OnDemand provides two related job managment tools, one which allows you to create and submit jobs via your web browser, and the other allows you to monitor your queued and running jobs.
Selecting "My Jobs" in the Jobs menu will open an application that allows you to create new jobs and submit them to the cluster, and inspect the results of jobs submitted via this tool.
The core functionality of this tool is provided by the "New Job" button. Clicking on it will open the job creation wizard.
Following the steps in order:
- Input a job name.
- Select which cluster you wish to run the job on from the pull-down list.
- Select whether you want to use one of our provided job templates as a starting point, use a job you have already created with the wizard, or use a template for which you know the directory.

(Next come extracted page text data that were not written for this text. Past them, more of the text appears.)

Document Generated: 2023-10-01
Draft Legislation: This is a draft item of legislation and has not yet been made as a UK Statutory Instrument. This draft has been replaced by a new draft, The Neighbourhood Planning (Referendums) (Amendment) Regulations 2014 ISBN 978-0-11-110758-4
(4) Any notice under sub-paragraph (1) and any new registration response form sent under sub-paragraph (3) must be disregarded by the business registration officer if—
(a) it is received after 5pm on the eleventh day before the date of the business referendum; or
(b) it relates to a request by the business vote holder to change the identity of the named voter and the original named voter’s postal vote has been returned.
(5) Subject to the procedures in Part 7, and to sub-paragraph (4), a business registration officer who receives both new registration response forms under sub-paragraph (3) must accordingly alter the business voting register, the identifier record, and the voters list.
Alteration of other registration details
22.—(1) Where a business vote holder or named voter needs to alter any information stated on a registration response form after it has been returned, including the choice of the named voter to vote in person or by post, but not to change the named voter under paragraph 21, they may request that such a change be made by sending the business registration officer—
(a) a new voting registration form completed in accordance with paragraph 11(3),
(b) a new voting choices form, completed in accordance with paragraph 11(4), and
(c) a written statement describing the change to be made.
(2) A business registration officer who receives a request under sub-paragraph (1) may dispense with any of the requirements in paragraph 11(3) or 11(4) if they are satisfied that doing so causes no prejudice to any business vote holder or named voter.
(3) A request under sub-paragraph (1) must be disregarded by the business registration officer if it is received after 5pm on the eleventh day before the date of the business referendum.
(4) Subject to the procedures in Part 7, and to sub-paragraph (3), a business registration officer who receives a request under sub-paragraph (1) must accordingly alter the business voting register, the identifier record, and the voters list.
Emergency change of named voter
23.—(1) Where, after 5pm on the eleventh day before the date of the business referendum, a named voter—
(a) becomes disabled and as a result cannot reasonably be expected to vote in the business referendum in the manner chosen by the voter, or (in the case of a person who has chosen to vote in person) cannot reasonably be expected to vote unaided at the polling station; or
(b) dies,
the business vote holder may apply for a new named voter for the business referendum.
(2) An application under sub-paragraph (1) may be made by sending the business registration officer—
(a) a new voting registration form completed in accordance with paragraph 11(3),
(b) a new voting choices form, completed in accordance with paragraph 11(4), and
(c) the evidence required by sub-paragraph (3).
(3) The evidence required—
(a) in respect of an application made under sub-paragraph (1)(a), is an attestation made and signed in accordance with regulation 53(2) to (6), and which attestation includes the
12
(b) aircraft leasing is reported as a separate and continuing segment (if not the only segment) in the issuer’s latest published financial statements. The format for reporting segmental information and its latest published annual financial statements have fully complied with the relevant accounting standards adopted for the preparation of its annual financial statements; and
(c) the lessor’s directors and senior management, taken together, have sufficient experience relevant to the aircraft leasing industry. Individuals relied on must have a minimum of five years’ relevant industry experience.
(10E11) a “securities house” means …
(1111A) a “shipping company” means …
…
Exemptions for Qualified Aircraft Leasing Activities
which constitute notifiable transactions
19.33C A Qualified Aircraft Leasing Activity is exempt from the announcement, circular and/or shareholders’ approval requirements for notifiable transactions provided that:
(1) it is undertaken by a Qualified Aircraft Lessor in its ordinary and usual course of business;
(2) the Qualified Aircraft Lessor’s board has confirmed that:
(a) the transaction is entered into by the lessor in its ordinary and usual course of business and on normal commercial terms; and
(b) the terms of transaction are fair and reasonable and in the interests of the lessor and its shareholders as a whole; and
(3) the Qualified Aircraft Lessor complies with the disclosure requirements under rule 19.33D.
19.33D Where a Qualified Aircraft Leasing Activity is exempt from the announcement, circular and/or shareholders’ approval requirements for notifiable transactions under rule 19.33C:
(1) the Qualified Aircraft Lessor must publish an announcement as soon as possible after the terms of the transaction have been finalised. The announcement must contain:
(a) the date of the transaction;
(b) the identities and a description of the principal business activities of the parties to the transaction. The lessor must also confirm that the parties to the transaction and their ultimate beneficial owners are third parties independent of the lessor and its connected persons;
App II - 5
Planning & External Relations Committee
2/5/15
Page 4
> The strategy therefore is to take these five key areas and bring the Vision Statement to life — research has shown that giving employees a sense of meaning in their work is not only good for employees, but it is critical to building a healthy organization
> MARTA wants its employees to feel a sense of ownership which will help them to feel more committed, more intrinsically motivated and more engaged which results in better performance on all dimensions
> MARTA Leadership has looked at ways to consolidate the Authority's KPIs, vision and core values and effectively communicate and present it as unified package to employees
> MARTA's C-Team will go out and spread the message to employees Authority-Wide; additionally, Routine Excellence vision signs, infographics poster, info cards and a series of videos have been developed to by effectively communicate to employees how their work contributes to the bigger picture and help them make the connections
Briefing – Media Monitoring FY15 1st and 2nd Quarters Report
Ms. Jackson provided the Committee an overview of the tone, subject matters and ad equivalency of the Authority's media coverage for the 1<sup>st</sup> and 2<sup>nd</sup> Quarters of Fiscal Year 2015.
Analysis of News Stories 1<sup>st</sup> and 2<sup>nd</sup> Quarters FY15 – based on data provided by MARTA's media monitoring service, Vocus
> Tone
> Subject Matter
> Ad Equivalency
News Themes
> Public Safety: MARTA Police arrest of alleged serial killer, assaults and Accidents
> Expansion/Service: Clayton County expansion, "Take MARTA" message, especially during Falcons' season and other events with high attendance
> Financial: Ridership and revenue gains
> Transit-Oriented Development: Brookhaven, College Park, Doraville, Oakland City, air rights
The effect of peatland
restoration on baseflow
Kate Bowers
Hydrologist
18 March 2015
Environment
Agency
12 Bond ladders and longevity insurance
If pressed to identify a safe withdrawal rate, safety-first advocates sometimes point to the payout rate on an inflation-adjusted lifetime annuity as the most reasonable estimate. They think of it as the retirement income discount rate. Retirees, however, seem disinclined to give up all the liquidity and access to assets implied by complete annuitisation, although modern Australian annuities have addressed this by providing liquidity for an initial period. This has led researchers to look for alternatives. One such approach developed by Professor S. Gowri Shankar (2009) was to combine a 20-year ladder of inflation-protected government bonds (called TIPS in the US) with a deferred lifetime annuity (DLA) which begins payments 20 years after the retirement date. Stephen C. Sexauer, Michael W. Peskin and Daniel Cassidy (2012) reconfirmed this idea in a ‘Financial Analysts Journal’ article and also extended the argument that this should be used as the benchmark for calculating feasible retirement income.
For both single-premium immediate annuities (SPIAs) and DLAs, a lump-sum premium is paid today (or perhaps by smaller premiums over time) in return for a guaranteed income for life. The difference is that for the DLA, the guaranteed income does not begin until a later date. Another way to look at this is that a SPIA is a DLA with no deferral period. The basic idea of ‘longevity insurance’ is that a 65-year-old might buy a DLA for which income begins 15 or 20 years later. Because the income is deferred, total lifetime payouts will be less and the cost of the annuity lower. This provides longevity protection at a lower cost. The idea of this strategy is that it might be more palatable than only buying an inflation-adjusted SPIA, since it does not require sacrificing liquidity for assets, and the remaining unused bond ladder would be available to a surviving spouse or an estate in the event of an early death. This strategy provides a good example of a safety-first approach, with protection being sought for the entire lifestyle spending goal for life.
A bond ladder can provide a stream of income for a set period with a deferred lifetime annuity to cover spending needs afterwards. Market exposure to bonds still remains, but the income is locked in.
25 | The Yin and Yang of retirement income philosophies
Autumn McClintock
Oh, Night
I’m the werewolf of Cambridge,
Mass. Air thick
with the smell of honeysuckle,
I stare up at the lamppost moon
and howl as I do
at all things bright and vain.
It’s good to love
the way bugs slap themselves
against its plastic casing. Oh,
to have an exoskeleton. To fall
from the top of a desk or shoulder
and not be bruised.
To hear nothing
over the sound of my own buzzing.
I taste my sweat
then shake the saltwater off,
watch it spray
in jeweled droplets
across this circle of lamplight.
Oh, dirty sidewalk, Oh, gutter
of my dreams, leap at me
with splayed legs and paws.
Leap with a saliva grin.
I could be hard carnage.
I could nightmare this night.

- Expanding the list items will show you what files are associated with that template. Click on the template you wish to use to ensure it is selected.
- Click "Copy" to copy the template files to your new job.
- Select the file you wish to submit from the job directory. Double click it to have it loaded into the editor pane.
- Make any necessary changes to the script.
At this point, you can either submit the job to the queue using the "submit" button, use the "save" button to save the job (if you need to make more advanced changes to the input files, for example, or just want to save it until later), or "cancel".
After you exit the wizard, you will be returned to the main My Jobs screen.
On the main screen for "My Jobs" you can click on a job to examine it.
If the job has not been submitted, the "submit job" button will be active, and will submit the selected job to the queue.
The "Edit" pull-down menu will allow you to edit or delete a job, depending on it's status.
The "View" pull-down menu will allow you to view the script, job output, and job error files.
The "Go" pull-down menu will launch the file transfer client or ssh client, starting in the job directory, or jump directly to the job monitor for that job, depending on the job status.
The "Active Jobs" application will show you all of your jobs currently in the queue (running or queued), regardless of how the jobs were submitted.
Across the top are four links, the first jumps back to the default screen for "Active Jobs". The other three provide systems status for the two supercomputers, and your home directory file server. All three of these screens will look like the following screen shot.
Across the top, you can select the timeframe you are interested in examining. The four charts show the percent of cores of the entire system that are in use, the total system load, the total cluster memory use, and the total network traffic on the cluster. The "CPU Report" showing less than 100% use means that there are some cores not currently being used by job, but that doesn't necessarily mean that they are available to be scheduled; there may be a system reservation that is preventing the scheduler from utilizing all of those cores.
On the main "Active Jobs" screen, you can click on a job in the list to select it, and then perform various inspection tasks.
Selecting the "Job Status" button will open a screen similar to the system status, but allowing inspection of each node in the job individually, over the duration of the entire job.
This screen will allow you to select each node individually (listed as tabs across the top) and examine each node's state. You can check that your job is working well in parallel, if the network communication is high or low, if the memory is swapping, etc.
The "Peek Job" option will display the output of a
qpeek on that job.
This option will execute a
qdel and delete the job.